Vorübergehend stoppte das Verwaltungsgericht Freiburg im März 1975 die Bauarbeiten, das Verwaltungsgerichtshof Mannheim gab den Bauherren im Oktober wieder grünes Licht, doch die CDU-Landesregierung wagte keinen neuen Polizeieinsatz. Die Platzbesetzer hatten einen Sommer Zeit, um Geschichte zu schreiben. Nicht nur ihre Losungen („Lieber heute aktiv als morgen radioaktiv“), auch ihre Aktionsformen wurden stilbildend für spätere Bewegungen. Im „Freundschaftshaus“ auf dem besetzten Platz wurde die „Volkshochschule Wyhler Wald“ aus der Taufe gehoben. Dort referierten selbst noch lernende Experten über Gefahren der Kernspaltung und über alternative Energiegewinnung.
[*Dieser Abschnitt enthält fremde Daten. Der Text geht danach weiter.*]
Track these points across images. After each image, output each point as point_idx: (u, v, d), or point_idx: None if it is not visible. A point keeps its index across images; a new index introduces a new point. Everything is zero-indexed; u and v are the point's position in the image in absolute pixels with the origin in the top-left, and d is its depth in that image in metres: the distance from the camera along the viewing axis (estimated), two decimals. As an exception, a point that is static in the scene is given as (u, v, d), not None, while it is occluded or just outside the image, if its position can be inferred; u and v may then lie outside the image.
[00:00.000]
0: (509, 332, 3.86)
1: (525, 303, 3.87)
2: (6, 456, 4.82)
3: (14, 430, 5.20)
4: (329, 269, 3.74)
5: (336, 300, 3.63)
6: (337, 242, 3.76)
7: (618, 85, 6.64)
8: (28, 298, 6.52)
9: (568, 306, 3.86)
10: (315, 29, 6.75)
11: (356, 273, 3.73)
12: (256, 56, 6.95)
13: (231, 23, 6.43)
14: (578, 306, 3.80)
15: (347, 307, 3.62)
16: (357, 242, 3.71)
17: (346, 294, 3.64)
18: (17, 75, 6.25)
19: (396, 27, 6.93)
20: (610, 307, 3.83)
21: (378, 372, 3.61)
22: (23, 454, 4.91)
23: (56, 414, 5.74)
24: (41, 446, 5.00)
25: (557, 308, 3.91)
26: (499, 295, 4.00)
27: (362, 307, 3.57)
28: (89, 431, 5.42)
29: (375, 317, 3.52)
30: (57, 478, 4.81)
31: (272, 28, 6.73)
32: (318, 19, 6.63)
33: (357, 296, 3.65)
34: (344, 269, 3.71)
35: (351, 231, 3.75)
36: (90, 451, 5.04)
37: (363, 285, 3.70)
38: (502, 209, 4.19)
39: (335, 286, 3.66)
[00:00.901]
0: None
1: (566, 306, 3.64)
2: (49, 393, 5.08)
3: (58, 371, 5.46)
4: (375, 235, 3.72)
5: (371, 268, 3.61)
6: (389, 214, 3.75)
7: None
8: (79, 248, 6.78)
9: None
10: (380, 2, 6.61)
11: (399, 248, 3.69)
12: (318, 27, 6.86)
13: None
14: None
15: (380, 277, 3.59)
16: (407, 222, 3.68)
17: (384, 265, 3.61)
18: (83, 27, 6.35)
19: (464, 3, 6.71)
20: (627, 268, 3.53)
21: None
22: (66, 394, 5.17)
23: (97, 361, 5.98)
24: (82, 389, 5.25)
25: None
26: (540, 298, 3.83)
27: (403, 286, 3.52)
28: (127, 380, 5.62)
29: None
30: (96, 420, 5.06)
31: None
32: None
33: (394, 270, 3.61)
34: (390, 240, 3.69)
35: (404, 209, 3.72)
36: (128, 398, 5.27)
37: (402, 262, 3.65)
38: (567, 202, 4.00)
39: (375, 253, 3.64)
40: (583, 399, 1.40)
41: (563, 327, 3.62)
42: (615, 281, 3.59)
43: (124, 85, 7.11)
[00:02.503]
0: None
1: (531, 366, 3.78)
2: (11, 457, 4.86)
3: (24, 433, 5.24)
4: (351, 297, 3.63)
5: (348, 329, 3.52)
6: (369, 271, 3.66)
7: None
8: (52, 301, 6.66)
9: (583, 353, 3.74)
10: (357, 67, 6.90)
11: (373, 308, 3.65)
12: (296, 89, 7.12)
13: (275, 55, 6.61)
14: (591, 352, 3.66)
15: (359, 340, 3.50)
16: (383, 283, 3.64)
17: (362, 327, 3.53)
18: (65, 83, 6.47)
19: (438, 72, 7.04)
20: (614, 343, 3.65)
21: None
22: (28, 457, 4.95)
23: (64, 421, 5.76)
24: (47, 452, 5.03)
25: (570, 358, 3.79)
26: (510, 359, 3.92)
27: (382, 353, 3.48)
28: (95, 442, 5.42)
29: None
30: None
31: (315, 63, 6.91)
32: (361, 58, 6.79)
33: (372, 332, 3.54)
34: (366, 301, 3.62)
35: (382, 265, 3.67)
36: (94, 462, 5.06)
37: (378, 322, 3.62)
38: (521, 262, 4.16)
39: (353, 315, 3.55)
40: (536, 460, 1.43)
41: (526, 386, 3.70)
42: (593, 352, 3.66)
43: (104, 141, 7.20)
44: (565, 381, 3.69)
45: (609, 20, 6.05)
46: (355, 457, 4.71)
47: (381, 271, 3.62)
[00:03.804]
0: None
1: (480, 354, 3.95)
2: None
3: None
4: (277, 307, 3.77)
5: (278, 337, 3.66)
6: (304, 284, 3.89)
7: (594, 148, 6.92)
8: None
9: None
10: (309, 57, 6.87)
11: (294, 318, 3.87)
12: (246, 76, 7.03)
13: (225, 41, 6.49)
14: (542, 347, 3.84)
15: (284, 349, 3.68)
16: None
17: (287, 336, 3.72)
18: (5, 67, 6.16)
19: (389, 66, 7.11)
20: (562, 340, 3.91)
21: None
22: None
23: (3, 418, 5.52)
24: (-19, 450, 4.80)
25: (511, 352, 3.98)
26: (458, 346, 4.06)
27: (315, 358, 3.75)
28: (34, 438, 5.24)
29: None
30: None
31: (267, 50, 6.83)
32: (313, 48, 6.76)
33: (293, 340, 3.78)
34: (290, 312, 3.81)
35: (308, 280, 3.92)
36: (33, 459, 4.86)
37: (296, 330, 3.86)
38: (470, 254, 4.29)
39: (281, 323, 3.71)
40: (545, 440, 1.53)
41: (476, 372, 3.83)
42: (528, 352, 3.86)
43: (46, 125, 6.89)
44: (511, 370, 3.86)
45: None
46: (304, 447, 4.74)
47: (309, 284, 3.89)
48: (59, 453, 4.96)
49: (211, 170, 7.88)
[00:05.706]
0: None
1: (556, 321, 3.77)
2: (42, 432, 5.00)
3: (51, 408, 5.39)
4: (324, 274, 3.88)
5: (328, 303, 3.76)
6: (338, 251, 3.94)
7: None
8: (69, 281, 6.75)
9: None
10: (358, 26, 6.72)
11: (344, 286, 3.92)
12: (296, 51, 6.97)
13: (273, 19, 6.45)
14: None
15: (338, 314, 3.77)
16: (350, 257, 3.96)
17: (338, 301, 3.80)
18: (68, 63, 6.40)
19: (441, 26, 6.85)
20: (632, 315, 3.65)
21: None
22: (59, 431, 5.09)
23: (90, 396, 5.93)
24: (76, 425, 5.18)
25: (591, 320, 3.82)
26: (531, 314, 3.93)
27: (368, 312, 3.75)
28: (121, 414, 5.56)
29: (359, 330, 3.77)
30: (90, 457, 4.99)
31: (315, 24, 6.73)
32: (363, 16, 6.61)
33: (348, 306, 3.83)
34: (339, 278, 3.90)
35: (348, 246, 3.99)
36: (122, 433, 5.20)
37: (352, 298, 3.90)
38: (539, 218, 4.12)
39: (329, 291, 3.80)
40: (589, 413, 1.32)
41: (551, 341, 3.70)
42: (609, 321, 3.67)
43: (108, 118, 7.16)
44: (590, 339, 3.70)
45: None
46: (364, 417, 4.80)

Viele von ihnen sitzen heute in  Ökoinstituten oder geben Gutachten bei Reaktorsicherheitskommissionen oder Bundesumweltministern ab.

Nur in Wyhl wurde ein geplantes deutsches Kernkraftwerk verhindert, maßgeblich war eine ungewöhnlich breite Volksbewegung, die von grundsätzlichen und Standortgegnern, von Bauern, Winzern, Pfarrern, Apothekern, Arbeitern und Studenten gleichermaßen getragen wurde. Die Arroganz der Macht und ein penetrant selbstgerechter Landesvater brachten mehr Menschen auf die Beine als jede linksradikale Propaganda. Filbinger stürzte über seine NS-Vergangenheit, und obwohl der VGH in Mannheim den Weiterbau Ende 1982 erlaubt hatte, begrub „Cleverle“ Lothar Späth das Kernkraftwerk in Wyhl ein Jahr später politisch.

Wyhl als Wiege der grünen Partei

Die Folgen der „Schlacht um Wyhl“ wirken bis heute nach. Es war die Wiege der Grünen Partei, nicht umsonst ist Südbaden und besonders Freiburg bei Wahlen „grüner“ als anderswo. In Wyhl begann sich die Stimmung zu drehen, der Ausstieg aus der Kernenergie nach den leidvollen Erfahrungen von Tschernobyl und Fukushima hat dort begonnen. Auch vor Ort ist nichts vergessen. Nicht in Wyhl, das damals tief in Pro und Kontra gespalten war. In der Nachbargemeinde Weisweil, der Protesthochburg, haben die dort 1974 gegründeten Badisch-Elsässischen Bürgerinitiativen ein Archiv eingerichtet, „das Gedächtnis für das, was passiert ist“, sagt dessen Leiter Kurt Schmidt. Denn die Wahrheit steckt nicht allein in den Akten, betont der Physiker und rastlose Buchautor Georg Löser. „Wir müssen unsere Geschichte selber schreiben.“ Allein schon deshalb, weil Nachgeborene sich oft mehr mit Mythen als mit Fakten beschäftigen und damit die Aktivisten der ersten Stunde verärgern.

Professoren etwa, die behaupten, die Kaiserstühler Bauern hätten zur Platzbesetzung feige ihre Frauen vorgeschickt. Oder klagen, man finde noch nicht einmal ein Mahnmal. Stimmt ja gar nicht. An der legendären Nato-Rampe steht der Findling, auf dem das erste und letzte Wort zum Thema Wyhl steht: Nai hämmer gsait!